Tutti sanno infatti che nei tempi antichi, e anche ora nei popoli meno civili, i più nefandi delitti furono e sono adoperati come arma politica; noi possediamo anzi una specie di codice (quello di Machiavelli), che è tutta una serie di progetti criminosi a scopo politico, di cui il Borgia fu l'esecutore, o meglio il modello.

E certo dal Consiglio dei X di Venezia che pagava sicari ed avvelenatori a scopo politico, alla fucilazione del duca di Enghien, alla S. Barthelemy, o alla orribile carneficina di Algeri, quando il generale Bougeaud soffocava migliaia di infelici nelle caverne; alle infamie degli Americani e dei Portoghesi, che, per diradare e vincere gli indigeni, spargevanvi il vaiuolo e la sifilide, è il delitto che regna sovrano nella storia antica dell'uomo e, pur troppo, anche nella più vicina a noi.

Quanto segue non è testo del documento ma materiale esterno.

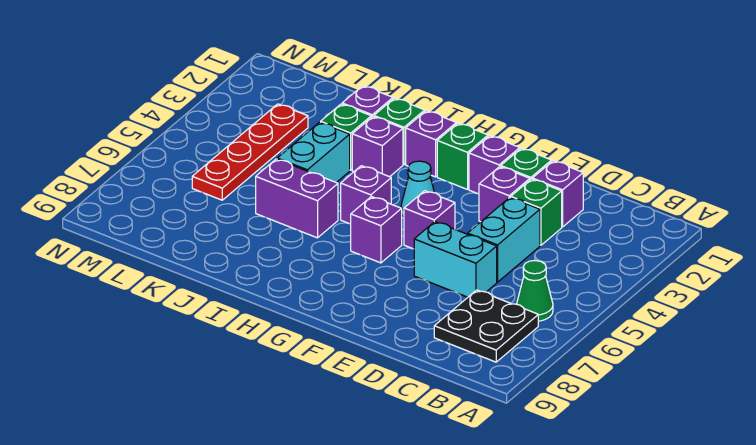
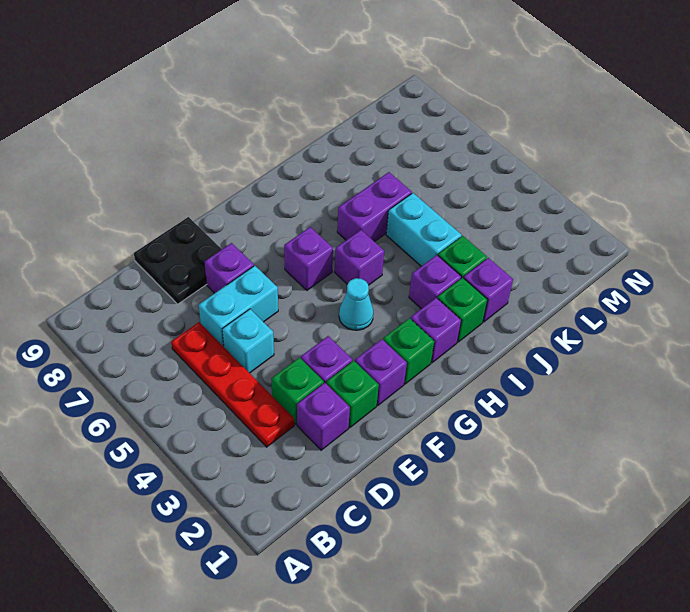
green cone B6 level 1 -> none
black plate B7:C8 level 1 -> black plate D8:E9 level 1
cyan brick D4:D5 level 1 -> cyan brick D5 level 1
purple brick F5 level 1 -> purple brick E7 level 1
red plate L3:L6 level 1 -> red plate C3:C6 level 1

Tutti ricordano le corruzioni parlamentari di Pitt e di Guizot, le menzogne e i tradimenti di Fouché e di Talleyrand, e, a pochi mesi quasi di distanza, le persecuzioni sanguinose degli Ebrei e dei Polacchi; poiché nei modernissimi tempi come nei più antichi si usarono contro i popoli deboli dai popoli più forti quella menzogna e quella violenza che nei privati sarebbero state considerate delitti. Reticenza e bugia sono, oggidì, diventate sinonimo di linguaggio diplomatico.

Di recente, i processi della Banca Romana hanno mostrato che, nei popoli poco civili, la morale politica è disgiunta da quella privata, e che vi può essere fra noi ministri immorali—anche essendo altamente stimati, od almeno senza destare quel ribrezzo che si destarebbe per una uguale azione in privato. A lor volta gli anarchici, equivalendo costoro dichiarano di considerare il delitto come arma di guerra.

Una triste osservazione in Italia mi ha dimostrato che, dopo Cavour, non si ebbe un ministero completamente onesto che potesse reggersi. Se vi prevalevano uomini troppo integri, il ministero era certo di una brevissima durata, perchè non aveva abbastanza tenacia, furberia, tristizia contro le mene parlamentari. Il peggiore ministro per l'Italia fu quello che dichiarava: «Saremo incapaci, ma onesti», e ahi! la storia rivelò che neppur egli era onesto.

Il ministro certamente più carico di delitti che abbia mai esistito potè, or ora, non solo reggersi davanti alla Camera, ma anche davanti alla opinione pubblica, e governare senza una vera opposizione del paese, che tanto più gli si prostrava sommesso, quanto più s'allontanava dalla legge.—Ed è morto pieno d'onori e d'anni, ed ha una statua collocatagli certo per volere di molti italiani, quel ministro mediocrissimo di mente, che, se pur non corrotto, introdusse fra noi più sfacciata la corruzione parlamentare, il cinismo più spudorato in politica.

E morì, nell'Italia del Sud o s'uccise, compianto e onorato fra poco di monumenti, anche quel deputato pubblicista, che fu convinto del peculato politico più sordido; come nel Nord d'Italia morì compianto e onorato colui che vendè a prezzo esagerato le proprie scarsissime opere e i propri lunghi silenzi sul mercato politico.

Oramai pare dunque che l'immoralità dia fra noi all'uomo politico, non solo guadagni ed onori in vita, ma perfino dopo morte, quando si crede che i giudizi del mondo divengano finalmente equi.

Il senso di pudore, infatti, l'amore del vero, che è proprio di un animo integro, gli impedirà di dire una menzogna, senza la quale non si può superare una situazione difficile, non si può adescare delle personalità riluttanti, non si può adulare principi ignoranti, pei quali l'adulazione è la migliore delle virtù: e quindi esso troverà sempre nella piazza, o nella reggia, degli inesorabili ostacoli.

Ecco dunque il vizio divenuto quasi necessario pel governo parlamentare nei popoli inferiori come i nostri, perchè, a dir il vero, ciò non si può dire degli Anglo-Sassoni o dei Tedeschi e nemmeno dei Francesi, il che indica bene i limiti etnici e civili entro cui si svolge questa triste funzione.